# Ancient Footprints



## Rosemary (Jan 9, 2006)

*Ancient Footprints of **Australia*

   Hundreds of human footprints dating back to about 20,000BC – the oldest in Australia and the biggest collection of its kind in the world – have been discovered in a National Park in New South Wales.
   They were left by children, adolescents and adults at the height of the last ice age as they ran and walked across a moist clay area.
   Some people would have appeared to be hunting, with one very tall man sprint at about 20kmh.
   The 457 footprints, of toddler-sized to a size 12 ‘bigfoot’ print were uncovered in a clay pan beneath sand dunes.
   It brings these ancient people to life, for you can see how the mud squelched between their toes.
   About 20,000 ago the now dry lakes would have held fish, mussels and crayfish.
   The archeologists at the site estimate the height of the people from their foot size and speed.  The prints date back to the height of the last ice age, an exciting time in Australia’s past, when Tasmania and many other parts of the country were glaciated.  This is the earliest discovery of fossil footprints for Australia.
   Recently two 17,000 year old skeletal remains were found about 6km away.  They belonged to people who were athletic, strong and fit.  
   The site is closed to the public to preserve it.

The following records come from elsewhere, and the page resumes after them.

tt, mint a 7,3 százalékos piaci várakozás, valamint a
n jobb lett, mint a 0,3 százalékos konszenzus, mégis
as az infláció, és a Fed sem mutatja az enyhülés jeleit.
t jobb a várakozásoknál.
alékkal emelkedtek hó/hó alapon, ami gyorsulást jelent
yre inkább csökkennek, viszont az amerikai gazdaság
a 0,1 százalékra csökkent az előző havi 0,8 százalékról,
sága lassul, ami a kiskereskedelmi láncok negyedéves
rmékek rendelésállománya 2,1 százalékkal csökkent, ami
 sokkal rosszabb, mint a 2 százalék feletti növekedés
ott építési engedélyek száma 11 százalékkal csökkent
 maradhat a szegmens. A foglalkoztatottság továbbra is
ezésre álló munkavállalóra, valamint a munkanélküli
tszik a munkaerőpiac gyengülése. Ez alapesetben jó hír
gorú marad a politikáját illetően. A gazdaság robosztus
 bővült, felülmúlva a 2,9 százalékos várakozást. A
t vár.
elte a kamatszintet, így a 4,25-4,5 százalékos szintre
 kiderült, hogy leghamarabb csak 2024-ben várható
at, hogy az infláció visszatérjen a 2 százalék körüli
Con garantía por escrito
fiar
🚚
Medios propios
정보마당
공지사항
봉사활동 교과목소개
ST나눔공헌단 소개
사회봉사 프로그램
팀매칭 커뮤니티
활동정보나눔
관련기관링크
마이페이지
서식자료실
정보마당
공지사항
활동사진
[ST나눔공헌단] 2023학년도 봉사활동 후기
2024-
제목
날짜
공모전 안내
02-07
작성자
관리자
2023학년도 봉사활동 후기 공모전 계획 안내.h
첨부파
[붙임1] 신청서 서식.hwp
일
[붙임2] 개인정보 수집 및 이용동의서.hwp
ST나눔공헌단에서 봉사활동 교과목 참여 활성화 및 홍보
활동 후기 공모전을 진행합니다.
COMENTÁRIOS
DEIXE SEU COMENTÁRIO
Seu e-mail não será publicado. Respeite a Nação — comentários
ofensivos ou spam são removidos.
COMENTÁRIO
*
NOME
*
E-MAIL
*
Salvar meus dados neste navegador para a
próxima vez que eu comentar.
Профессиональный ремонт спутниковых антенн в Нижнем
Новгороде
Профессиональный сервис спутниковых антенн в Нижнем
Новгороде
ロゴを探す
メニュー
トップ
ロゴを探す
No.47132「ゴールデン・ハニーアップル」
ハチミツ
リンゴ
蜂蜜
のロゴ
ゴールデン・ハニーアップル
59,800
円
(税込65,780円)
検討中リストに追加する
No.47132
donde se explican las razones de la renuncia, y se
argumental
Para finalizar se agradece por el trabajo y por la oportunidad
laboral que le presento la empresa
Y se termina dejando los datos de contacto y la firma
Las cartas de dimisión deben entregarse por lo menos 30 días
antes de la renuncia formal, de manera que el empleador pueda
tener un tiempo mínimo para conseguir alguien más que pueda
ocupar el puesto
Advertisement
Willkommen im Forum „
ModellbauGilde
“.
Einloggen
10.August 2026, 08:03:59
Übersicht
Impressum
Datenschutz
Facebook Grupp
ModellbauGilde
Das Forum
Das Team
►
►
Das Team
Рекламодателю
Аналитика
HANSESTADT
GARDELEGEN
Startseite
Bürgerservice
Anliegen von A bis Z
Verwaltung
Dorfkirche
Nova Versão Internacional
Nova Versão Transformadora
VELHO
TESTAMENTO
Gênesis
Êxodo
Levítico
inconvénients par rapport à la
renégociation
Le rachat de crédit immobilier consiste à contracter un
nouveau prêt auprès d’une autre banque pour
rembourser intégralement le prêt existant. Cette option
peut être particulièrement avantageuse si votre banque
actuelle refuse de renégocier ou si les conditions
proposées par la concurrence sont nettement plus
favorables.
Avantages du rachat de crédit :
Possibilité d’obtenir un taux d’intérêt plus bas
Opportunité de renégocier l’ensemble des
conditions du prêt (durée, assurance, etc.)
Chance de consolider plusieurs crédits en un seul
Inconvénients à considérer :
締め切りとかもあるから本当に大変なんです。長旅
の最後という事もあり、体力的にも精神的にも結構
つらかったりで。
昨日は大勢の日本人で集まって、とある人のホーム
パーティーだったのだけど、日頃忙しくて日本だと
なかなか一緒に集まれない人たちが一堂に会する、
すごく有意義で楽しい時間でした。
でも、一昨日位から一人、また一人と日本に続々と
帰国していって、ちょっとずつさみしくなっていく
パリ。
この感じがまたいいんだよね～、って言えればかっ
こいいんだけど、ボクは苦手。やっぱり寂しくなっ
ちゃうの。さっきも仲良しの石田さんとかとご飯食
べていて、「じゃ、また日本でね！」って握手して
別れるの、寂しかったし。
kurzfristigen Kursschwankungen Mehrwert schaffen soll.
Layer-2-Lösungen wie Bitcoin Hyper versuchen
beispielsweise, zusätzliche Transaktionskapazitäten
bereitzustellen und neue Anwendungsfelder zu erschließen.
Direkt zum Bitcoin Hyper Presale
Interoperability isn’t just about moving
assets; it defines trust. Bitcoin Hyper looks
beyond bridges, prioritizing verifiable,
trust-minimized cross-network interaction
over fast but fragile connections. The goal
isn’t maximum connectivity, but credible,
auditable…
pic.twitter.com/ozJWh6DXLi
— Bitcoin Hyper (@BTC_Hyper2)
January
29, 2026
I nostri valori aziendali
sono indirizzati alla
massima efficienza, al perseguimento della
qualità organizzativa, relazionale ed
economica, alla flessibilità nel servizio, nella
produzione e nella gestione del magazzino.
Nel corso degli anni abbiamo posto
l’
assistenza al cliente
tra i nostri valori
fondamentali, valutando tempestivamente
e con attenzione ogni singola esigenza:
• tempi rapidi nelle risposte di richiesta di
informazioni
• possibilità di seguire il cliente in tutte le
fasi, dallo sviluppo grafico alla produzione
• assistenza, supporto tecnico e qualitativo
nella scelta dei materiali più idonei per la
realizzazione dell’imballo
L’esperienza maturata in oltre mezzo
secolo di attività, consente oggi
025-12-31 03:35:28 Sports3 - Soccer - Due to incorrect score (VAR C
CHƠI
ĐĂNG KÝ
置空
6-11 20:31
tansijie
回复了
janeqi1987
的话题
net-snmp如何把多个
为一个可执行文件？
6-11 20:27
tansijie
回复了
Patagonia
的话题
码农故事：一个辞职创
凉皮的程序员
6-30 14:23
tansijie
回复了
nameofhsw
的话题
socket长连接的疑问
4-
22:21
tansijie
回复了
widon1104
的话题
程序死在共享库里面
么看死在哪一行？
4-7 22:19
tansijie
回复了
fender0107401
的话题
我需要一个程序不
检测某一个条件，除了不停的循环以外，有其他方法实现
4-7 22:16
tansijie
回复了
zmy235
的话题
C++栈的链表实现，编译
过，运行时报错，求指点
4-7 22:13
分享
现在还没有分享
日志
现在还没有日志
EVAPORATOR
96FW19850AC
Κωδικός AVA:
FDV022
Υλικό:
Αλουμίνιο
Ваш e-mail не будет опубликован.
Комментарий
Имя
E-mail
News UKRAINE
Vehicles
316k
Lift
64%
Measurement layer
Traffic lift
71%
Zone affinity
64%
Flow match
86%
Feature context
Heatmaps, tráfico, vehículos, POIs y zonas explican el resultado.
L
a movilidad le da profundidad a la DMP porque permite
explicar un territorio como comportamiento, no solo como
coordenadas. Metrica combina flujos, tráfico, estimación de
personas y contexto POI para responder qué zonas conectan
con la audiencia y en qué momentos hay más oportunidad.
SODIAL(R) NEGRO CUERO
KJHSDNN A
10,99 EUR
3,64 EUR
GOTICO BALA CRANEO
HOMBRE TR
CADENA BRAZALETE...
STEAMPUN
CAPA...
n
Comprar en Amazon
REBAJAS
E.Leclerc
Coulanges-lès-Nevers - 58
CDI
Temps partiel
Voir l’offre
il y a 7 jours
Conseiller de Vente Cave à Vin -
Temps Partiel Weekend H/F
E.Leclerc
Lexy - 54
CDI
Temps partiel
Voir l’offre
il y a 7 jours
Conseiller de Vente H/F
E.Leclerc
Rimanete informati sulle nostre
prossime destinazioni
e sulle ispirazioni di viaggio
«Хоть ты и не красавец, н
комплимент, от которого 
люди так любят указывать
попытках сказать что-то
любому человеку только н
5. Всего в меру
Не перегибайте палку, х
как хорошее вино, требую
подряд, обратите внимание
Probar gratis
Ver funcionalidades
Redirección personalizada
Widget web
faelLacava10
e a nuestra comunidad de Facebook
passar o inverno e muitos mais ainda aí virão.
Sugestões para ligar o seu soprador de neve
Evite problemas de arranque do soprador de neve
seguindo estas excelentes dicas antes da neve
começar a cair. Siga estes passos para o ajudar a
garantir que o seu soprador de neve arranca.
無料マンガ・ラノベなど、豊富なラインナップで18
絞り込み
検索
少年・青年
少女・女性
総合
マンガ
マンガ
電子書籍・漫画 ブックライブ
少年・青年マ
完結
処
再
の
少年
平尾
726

   From The West Australian Newspaper


----------



## littlemissattitude (Jan 9, 2006)

I read a little bit about this a couple of days ago or so.  Very cool.

It always fascinates me when someone finds some remnant of a particular person or group of people...footprints, fingerprints, handprints that makes history so concrete.  I think we tend sometimes to imagine a past with only some vague notion that there were "people" back then, but we don't even think that those people were actual individuals who slogged through life day by day, hour by hour, minute by minute just like we do.  Those footprints bring that fact into sharp focus, showing us what is essentially a snapshot of a moment in time, as opposed to some vague, amphorus "past".


----------



## cornelius (Jan 9, 2006)

strong and athletic, those wre the days...

nice thread Rosemary


----------



## Foxbat (Jan 9, 2006)

I agree that this kind of find really makes us think of those ancients as individuals. Fascinating stuff.




_Lives of brave men are reminders_
_We may make our lives sublime_
_And departing leave behind us _
_Footprints in the sands of time_
(can't remember who wrote this but it seemed appropriate)


----------



## Esioul (Jan 11, 2006)

Reminds me of those strange footprints on the beach that appeared with a tide- I think it was in Norfolk. 

I wonder how accurate such footprints are in working out height? I know very short people with big feet, and very tall people with small feet.


----------



## littlemissattitude (Jan 11, 2006)

I'm not sure, but I think height is figured from footprints based on stride length rather than how big the prints are or how deep they are.


----------